Oilfield Technology,

Anadarko Petroleum Corp. has announced its financial and operating results for 2Q16, including a net loss attributable to common stockholders of US$692 million, or US$1.36 per share (diluted).

The net loss includes certain items typically excluded by the investment community in published estimates, which in the aggregate decreased net income by $388 million or $0.76 per share (diluted) on an after-tax basis. Cash flow from operating activities in the second quarter of 2016 was $1.229 billion. Discretionary cash flow from operations totaled $669 million.

The highlights include:

  • Achieved record production levels at three operated Gulf of Mexico facilities and in the US onshore Delaware and DJ basins.
  • Encountered more than 1040 net ft of oil pay at the Shenandoah-5 appraisal well and increased working interest in this operated deepwater discovery.
  • Closed US$2.5 billion of monetisations year to date.
  • Retired US$3 billion of near-term maturities with proceeds from debt issued during 1Q16.

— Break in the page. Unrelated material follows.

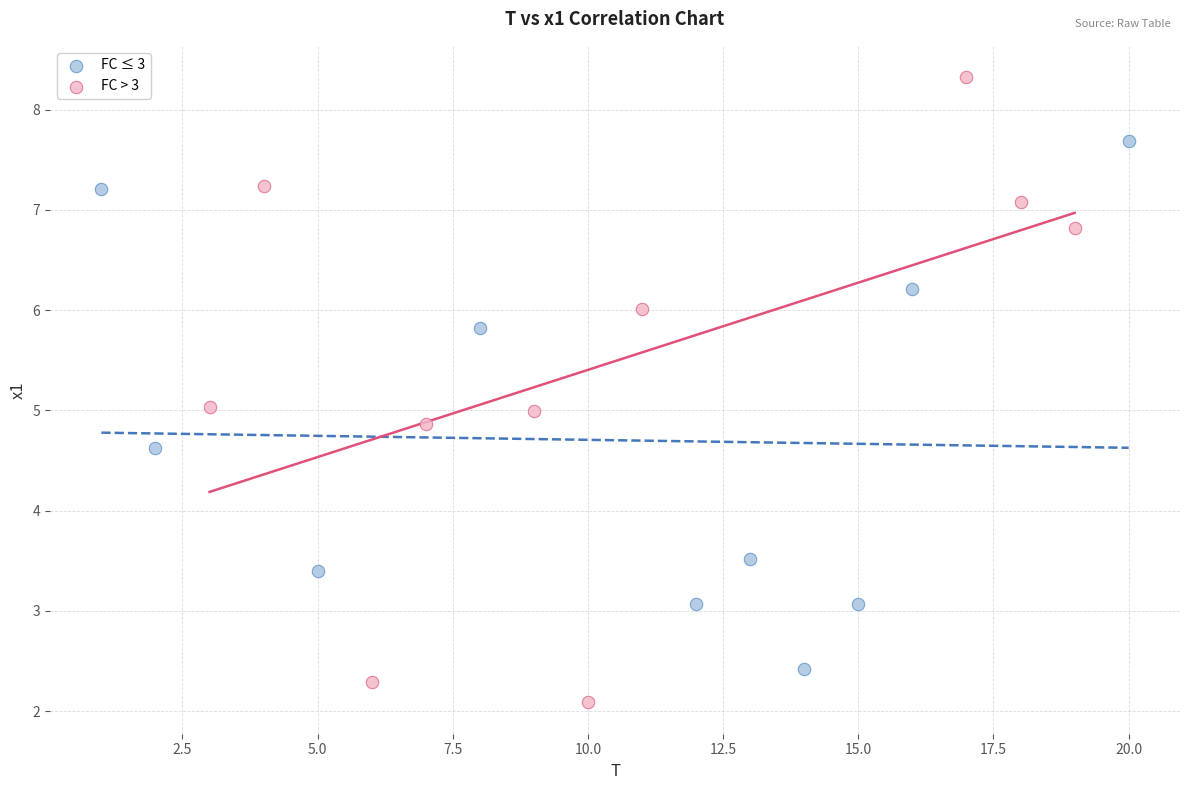

Which series reaches the minimum Y coordinate?

FC > 3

"Our portfolio continues to perform exceptionally well, and we've continued to significantly reduce our cost structure throughout the year," said Al Walker, Anadarko Chairman, President and CEO. "As a result of the record sales volumes from our Lucius and Caesar/Tonga fields in the Gulf of Mexico, as well as the improving well performance in the Delaware and DJ basins, we are increasing the midpoint of our full-year divestiture-adjusted(3) sales-volume guidance by 2 million boe. Additionally, we've been very successful monetizing assets through the first six months of this year and have increased the high end of our target range to US$3.5 billion in total proceeds expected by year end. As stated previously, we intend to use sales proceeds to retire debt, including the remaining US$750 million of 2017 maturities. In addition, should the commodity-price outlook continue to improve, we will evaluate redeploying some of the additional cash generated via operations and asset sales toward our highest-quality US onshore opportunities."